A CRITICAL EVALUATION OF
BAYESIAN CLASSIFIER
FOR LIVER DIAGNOSIS USING
BAGGING AND BOOSTING METHODS
Bendi. Venkata Ramana1
Associate Professor, Dept.of IT, Aditya Institute of Technology and Management, Tekkali, Andhra Pradesh, India.
Prof. M.Surendra Prasad Babu2
Department of Computer Science and Systems Engineering, Andhra University, Visakhapatnam-530 003, Andhra Pradesh, India.
Prof. N.B. Venkateswarlu3
Senior Professor, Dept.of CSE, Aditya Institute of Technology and Management, Tekkali, Andhra Pradesh, India.
Abstract:
Classification techniques are widely used in the application of medical-related fields. In this paper Bayesian classification technique with Bagging and Boosting is used for the diagnosis of Liver diseases enhance the performance of the classifier. Liver diseases are not easily identified in it’s early stage as it is functioning normally even it is partially damaged. Early diagnosis of the liver diseases may increase survival rate of patients.
Keywords: Liver Diagnosis, Bayesian Classification, Bagging, Boosting
1. Introduction
Bayesian classification technique is very popular in the field of medical diagnosis. Liver damages are categorized into 1) structural liver damage and 2) functional liver damage. This paper concentrates on fun ctional liver damages that analyzes levels of enzymes in the blood to determine the liver functionality[1].In this paper Bayesian classification is used with bagging and boosting for more accuracy in the diagnosis of liver diseases. Simple blood test is used for identifying the presence of certain liver enzymes in the blood [1]. The liver function tests are used to measure enzymes and proteins made by the Liver in the blood [2].

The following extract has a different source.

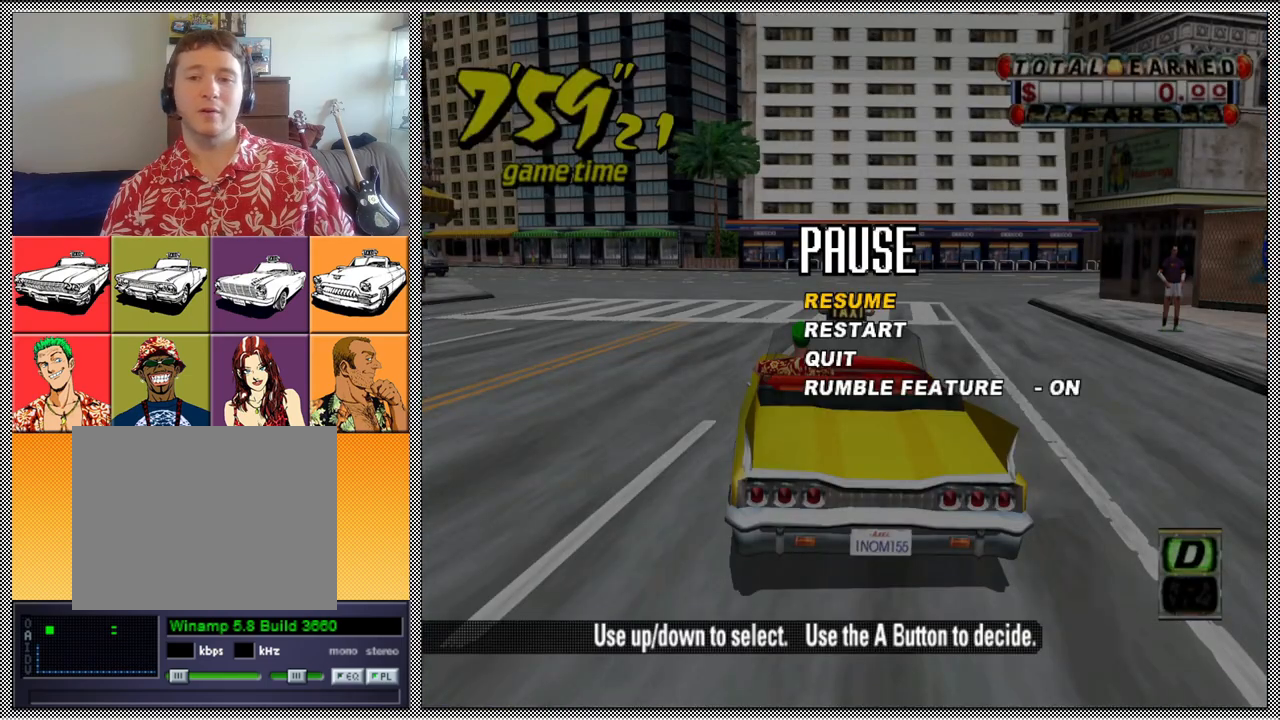
{"buttons": [], "left_stick": "center", "right_stick": "center", "events": []}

Liver diseases generally may be classified as i) Hepatocellular, ii) Cholestatic (obstructive) and iii) Isolated elevation of the bilirubin. Features of liver injury, inflammation, and necrosis predominate, which may cause viral hepatitis or alcoholic liver disease, may be classified as hepatocellular pattern. Features of Inhibition of bile flow predominate, which may cause gall stone or malignant obstruction, primary biliary cirrhosis, some drug-induced liver diseases, may be classified as cholestatic pattern. Diseases such as direct Hyper bilirubinemia and indirect Hyper bilirubinemia may be classified as Isolated elevation of the bilirubin pattern[6].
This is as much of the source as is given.